Whether you call Generation Z entitled, empowered, or both, it’s undeniable that we are raising one of the most conflict-rousing generations in decades. These are the kids who protest pipelines and march on Washington. As adults, then, we need to engage with them on their level and teach them the conflict-resolution skills that will become increasingly necessary to work alongside their contemporaries.

This past weekend, we attended the New England American Camp Association conference, where a fellow camp director named Karyn Martin (PhD) presented an excellent demonstration of conflict facilitation with youth. To understand her method, picture this: it’s a weeknight and your kids are fighting over the remote. One wants to watch the first playoff game, and one wants to watch the finale of their favorite show. Sound familiar?

Instead of assigning time limits, letting your loudest child prevail, or taking the remote away altogether, encourage each of them to make an impassioned speech explaining why their feelings are so strong. Is the game important because your kid’s team has a chance at the Super Bowl for the first time in years? Is watching the finale important because all of their friends will be talking about it tomorrow at school, and your child doesn’t want to feel left out?

From there, ask them to summarize their sibling’s feelings to confirm that they understand correctly. After that, they can offer a solution that meets the other person’s needs without neglecting their own.
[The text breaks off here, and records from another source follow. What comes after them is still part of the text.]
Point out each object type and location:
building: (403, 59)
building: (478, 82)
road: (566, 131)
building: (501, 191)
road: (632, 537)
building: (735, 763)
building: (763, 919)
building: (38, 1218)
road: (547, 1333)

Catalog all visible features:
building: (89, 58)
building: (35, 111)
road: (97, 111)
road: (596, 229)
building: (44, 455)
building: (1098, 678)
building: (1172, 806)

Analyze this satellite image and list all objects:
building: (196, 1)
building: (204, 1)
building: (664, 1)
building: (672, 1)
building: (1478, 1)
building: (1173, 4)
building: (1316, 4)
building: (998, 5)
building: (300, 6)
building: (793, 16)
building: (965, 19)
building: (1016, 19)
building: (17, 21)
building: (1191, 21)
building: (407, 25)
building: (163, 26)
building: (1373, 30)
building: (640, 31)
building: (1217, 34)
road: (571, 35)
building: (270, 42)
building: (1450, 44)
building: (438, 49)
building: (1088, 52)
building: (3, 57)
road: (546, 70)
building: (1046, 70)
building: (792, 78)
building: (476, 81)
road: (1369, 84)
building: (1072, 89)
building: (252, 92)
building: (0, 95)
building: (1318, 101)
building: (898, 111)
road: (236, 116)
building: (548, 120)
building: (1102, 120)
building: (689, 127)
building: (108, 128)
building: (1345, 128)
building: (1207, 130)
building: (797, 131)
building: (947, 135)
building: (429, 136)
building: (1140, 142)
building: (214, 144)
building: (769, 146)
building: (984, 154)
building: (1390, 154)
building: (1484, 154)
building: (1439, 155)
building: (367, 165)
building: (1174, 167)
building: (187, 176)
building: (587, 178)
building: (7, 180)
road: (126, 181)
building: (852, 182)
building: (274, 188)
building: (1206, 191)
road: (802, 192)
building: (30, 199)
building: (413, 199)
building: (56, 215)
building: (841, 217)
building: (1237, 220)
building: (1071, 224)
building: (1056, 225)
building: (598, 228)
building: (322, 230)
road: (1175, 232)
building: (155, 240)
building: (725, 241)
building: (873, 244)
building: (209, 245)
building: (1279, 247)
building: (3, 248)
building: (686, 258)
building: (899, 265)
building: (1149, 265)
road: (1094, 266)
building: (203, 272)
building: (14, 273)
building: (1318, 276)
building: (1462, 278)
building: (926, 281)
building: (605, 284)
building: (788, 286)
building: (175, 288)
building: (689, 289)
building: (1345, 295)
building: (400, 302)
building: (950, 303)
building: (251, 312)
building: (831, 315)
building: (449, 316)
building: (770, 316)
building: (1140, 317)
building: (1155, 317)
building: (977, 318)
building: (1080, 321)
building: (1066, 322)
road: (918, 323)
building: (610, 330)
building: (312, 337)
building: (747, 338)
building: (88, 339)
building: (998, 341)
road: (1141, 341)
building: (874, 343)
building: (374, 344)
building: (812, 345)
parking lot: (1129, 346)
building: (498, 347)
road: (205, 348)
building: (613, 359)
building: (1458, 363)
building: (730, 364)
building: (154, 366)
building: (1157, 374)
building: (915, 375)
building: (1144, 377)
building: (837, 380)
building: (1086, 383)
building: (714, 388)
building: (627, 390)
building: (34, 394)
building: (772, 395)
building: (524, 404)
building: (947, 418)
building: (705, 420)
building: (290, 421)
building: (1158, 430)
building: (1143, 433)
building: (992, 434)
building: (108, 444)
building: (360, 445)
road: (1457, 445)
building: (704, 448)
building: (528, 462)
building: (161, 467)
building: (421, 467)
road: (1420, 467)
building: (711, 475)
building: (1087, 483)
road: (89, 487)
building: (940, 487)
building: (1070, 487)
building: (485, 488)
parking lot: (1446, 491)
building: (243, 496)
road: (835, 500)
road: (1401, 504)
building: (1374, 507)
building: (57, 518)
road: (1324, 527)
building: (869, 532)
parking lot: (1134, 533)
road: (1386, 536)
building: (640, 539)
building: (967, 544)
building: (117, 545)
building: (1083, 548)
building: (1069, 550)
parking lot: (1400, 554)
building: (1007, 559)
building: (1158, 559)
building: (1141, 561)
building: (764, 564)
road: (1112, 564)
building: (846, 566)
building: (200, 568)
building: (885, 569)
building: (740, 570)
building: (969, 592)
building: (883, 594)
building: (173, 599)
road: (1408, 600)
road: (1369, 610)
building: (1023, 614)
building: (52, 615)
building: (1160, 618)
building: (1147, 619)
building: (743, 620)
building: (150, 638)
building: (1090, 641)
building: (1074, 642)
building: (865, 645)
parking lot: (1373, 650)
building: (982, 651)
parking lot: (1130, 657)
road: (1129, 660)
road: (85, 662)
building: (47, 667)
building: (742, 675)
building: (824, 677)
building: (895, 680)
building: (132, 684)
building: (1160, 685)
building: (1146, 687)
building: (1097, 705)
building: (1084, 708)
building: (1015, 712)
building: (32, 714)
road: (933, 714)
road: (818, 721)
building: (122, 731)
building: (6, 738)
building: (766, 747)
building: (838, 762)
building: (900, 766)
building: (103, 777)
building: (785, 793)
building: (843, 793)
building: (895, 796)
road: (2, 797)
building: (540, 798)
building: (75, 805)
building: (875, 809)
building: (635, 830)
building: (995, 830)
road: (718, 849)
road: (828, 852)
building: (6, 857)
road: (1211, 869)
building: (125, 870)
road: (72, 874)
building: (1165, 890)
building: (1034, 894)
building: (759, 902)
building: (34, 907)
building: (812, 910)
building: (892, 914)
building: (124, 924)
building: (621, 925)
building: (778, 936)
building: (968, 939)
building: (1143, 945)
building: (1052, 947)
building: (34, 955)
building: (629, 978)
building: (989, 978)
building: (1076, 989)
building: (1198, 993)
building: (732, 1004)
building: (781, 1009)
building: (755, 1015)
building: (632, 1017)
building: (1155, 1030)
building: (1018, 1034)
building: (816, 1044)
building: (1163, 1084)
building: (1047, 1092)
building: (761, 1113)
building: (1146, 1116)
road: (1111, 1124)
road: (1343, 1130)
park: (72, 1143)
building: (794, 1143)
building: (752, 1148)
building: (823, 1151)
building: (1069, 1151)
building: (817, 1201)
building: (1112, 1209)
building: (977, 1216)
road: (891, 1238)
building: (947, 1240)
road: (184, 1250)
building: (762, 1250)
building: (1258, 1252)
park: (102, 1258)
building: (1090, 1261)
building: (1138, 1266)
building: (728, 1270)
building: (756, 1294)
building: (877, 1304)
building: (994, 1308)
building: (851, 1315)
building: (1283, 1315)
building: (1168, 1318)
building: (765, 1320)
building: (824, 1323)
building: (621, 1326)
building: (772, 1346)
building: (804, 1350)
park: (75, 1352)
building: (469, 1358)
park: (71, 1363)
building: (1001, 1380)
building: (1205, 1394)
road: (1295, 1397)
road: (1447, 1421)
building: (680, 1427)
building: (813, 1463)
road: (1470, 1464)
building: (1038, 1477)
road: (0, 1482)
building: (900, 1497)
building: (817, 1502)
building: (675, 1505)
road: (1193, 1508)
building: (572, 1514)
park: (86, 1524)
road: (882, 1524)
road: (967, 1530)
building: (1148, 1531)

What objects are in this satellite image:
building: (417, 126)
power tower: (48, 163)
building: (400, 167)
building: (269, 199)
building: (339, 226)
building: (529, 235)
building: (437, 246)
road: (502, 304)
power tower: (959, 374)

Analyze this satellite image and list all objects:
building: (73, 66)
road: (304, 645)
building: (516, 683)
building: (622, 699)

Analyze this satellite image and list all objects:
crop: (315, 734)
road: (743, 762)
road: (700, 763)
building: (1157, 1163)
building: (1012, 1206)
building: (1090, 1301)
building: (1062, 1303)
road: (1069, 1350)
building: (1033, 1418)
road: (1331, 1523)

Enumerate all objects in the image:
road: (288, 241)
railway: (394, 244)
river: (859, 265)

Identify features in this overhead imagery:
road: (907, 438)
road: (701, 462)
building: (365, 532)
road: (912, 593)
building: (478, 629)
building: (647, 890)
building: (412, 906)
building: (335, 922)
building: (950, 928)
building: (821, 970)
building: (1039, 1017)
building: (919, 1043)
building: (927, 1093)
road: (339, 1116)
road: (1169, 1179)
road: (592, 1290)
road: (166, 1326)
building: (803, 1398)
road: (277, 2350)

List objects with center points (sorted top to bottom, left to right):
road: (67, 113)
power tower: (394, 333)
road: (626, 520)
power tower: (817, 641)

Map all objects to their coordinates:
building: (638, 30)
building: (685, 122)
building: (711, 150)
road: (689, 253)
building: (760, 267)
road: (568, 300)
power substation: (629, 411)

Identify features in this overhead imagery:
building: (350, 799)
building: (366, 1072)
For example, would it suffice to catch the second half of the game once the finale’s over? Or, if you record the finale to watch tomorrow night, could friends be convinced to avoid discussing spoilers for a day?

Finally, walk away. Once all arguments are on the table, leave your kids to come to a decision together.

Ideally, everyone walks away from the situation with something constructive–not necessarily what they initially wanted. When disappointment arises, help your children acknowledge and appreciate their increasingly sound communication skills.

The ability to define, articulate, and advocate for one’s needs is imperative, as is understanding that we can’t, won’t, and shouldn’t always get what we ask for–like the TV remote. If we expect our kids to grow to be good employees, friends, and partners, we need to gift them with the skills to regulate their emotions, empathize, compromise, and negotiate. At the same time, if we want them to change the world, we need to challenge them to weather adversity and stand their ground when it matters most.